I use it in the evening, sometimes followed by a retinoid serum and moisturizer or just moisturizer.
30ml, 5.80 euros
Brightening and Hydrating: The Ordinary Magnesium Ascorbyl Phosphate Solution 10%
This is a stable derivative of Vitamin C in a water-based cream. It’s especially good if your concern is skin brightening. It can be used with the Niacinamide serums, which makes it versatile. I usually use it during the day after a rose water toner and The Ordinary Niacinamide serum, followed by a moisturizing lotion and sunscreen.
30ml, 9.60 euros
Fancy Skincare Geek Option: NIOD Ethylated Ascorbic Acid
Like The Ordinary, NIOD is part of the same family. Ethylated Ascorbic Acid (EAA) is another potent ingredient they offer, noting that it’s as potent as direct L-Ascorbic Acid. The benefit is that it’s highly stable and gentle on skin (in comparison to The Ordinary Vitamin C Suspension). The downside is that EAA is an expensive ingredient, which is reflected in the cost of this serum.
I use it in the evening either after a rose water toner or alone, followed by a moisturizing lotion. But honestly, I don’t see much difference when I use this serum as opposed to The Ordinary Vitamin C Suspension.
30ml, 60 euros
Cult Favorite: Skinceuticals Ferulic C
This combination of 0.5% ferulic acid (an excellent antioxidant) with 15% Vitamin C and 1% Vitamin E offers all of the benefits of a Vitamin C serum, along with light hydration, since the base Ferulic C includes hyaluronic acid. This is a very good brand, and this is one of the best serums available. However, in Belgium it’s hard to find, and at $163 for 30ml, it’s several times more expensive than my other favorites. (Another serum I used in this category was Dr. Dennis Gross Skincare Ferulic Acid+Plus Retinol Brightening Solution; 30ml, $88.)
Japanese Option: HABA White Lady Vitamin C Serum
A well-formulated 6% Vitamin C serum with licorice extract made for the Japanese market. It won’t whiten anything, but if you have spots of pigmentation, it will tone them down. I liked the watery texture and glycerin base.
How to Use Vitamin C in Your Skincare Routine
Here are some of my assorted tips:
Use your Vitamin C serums within 3 months after opening.
Vitamin C serum can be used during the morning and/or evening, provided you don’t use any concentrations of Niacinamide at the same time. (But you can use Niacinamide serums with other stable derivatives of Vitamin C such as Ascorbyl Tetraisopalmitate, Magnesium Ascorbyl Phosphate or Ascorbyl Glucoside.) Some dermatologists comment that highly concentrated serums are best used at night, since sun light can degrade Vitamin C, and that Vitamin C is retained in the skin over the next day.
I usually use Vitamin C in the evening, either as my first step followed by a moisturizing lotion, or after a toner.
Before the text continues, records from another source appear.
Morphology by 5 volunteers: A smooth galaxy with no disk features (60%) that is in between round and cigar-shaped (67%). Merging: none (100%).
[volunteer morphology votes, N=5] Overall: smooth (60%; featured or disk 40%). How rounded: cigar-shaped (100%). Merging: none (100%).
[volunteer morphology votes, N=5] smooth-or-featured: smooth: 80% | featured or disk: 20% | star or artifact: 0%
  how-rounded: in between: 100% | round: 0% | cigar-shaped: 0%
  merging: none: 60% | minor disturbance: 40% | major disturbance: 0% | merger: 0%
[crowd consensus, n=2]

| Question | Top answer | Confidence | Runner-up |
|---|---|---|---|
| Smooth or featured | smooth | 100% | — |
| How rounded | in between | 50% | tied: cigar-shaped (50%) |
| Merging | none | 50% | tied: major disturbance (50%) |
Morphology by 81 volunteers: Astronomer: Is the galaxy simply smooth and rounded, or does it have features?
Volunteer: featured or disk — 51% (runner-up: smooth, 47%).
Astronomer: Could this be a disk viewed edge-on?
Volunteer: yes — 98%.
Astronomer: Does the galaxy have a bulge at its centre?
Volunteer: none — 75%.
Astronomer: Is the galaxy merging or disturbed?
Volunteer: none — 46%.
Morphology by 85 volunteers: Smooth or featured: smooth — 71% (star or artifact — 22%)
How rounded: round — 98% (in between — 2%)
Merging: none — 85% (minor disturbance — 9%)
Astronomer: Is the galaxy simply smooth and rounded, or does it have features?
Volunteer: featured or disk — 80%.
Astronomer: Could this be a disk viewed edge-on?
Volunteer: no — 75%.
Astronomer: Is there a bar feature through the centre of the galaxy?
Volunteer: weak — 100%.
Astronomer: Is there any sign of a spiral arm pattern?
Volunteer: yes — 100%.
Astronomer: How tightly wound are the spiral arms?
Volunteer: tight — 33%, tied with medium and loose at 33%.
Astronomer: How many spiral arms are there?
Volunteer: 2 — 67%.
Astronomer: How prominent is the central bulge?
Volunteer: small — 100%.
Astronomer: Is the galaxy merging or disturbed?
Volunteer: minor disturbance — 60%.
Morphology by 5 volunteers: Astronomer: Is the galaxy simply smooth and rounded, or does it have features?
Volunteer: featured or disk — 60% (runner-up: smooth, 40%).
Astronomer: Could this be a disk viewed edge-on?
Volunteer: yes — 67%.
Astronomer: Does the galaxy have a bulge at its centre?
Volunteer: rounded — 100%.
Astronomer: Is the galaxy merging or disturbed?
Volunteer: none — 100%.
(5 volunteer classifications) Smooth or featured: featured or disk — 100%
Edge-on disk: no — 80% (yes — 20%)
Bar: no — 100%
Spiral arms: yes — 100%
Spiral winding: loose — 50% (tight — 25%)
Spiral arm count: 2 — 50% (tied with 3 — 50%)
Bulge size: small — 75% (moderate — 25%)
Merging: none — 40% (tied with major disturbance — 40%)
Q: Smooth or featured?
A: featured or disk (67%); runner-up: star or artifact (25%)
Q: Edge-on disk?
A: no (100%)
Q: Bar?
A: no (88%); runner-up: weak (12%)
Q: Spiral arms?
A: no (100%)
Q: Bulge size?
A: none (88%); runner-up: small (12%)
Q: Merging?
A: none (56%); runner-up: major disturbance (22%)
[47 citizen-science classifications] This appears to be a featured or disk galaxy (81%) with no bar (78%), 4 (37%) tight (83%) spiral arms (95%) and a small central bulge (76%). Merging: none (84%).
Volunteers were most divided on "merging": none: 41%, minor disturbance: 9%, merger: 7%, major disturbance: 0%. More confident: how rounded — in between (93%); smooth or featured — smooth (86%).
If I use a toner beforehand. I make sure to wait a few seconds for it to absorb completely before applying the Vitamin C serum.
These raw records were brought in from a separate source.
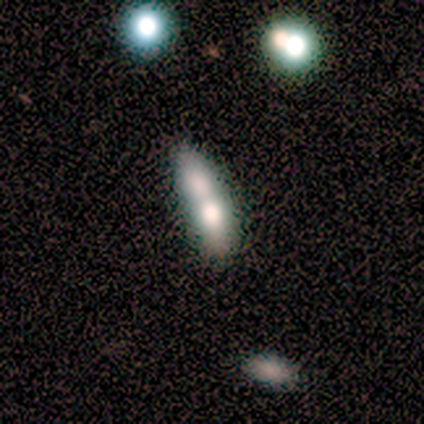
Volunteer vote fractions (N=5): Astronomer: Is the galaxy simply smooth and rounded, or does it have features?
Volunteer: smooth — 40%, tied with featured or disk at 40%.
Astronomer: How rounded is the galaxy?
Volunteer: cigar-shaped — 100%.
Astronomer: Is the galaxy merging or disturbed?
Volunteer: merger — 75%.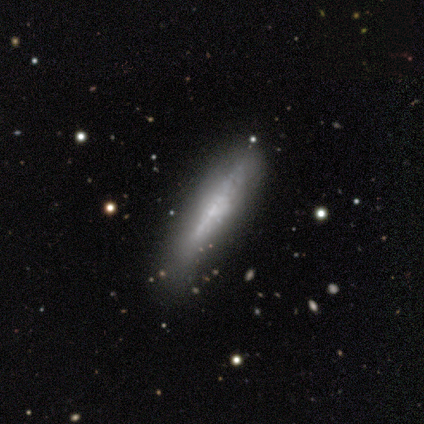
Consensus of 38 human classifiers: Morphology: type=featured or disk (76%); edge-on=yes (76%); edge-on bulge=none (50%); merging=none (65%).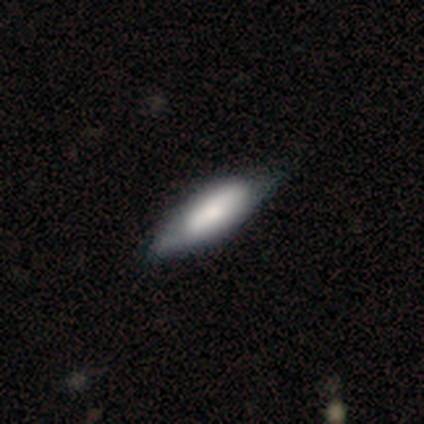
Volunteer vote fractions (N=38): smooth 68%, featured or disk 24%, star or artifact 8%. Down the decision tree: how rounded — in between (69%); merging — none (34%).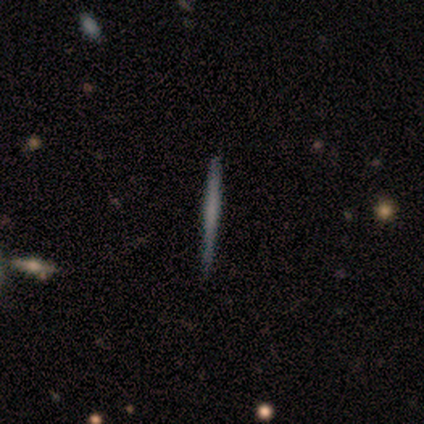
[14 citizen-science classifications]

Apart from the Niacinamide serums (see above), you can use any other serums, moisturizers or oils afterwards.
Whatever Vitamin C serum you use, apply only a small amount.
If you haven’t used Vitamin C serum before, start very slowly–once a week for two weeks and increasing frequency gradually. If your skin is very sensitive, you may find other derivatives of Vitamin C more gentle–Ascorbyl Tetraisopalmitate, Magnesium Ascorbyl Phosphate or Ascorbyl Glucoside. But if your skin handles Vitamin C well, then it’s the best choice.
Of course, please share your recommendations on using Vitamin C serums and your favorite products.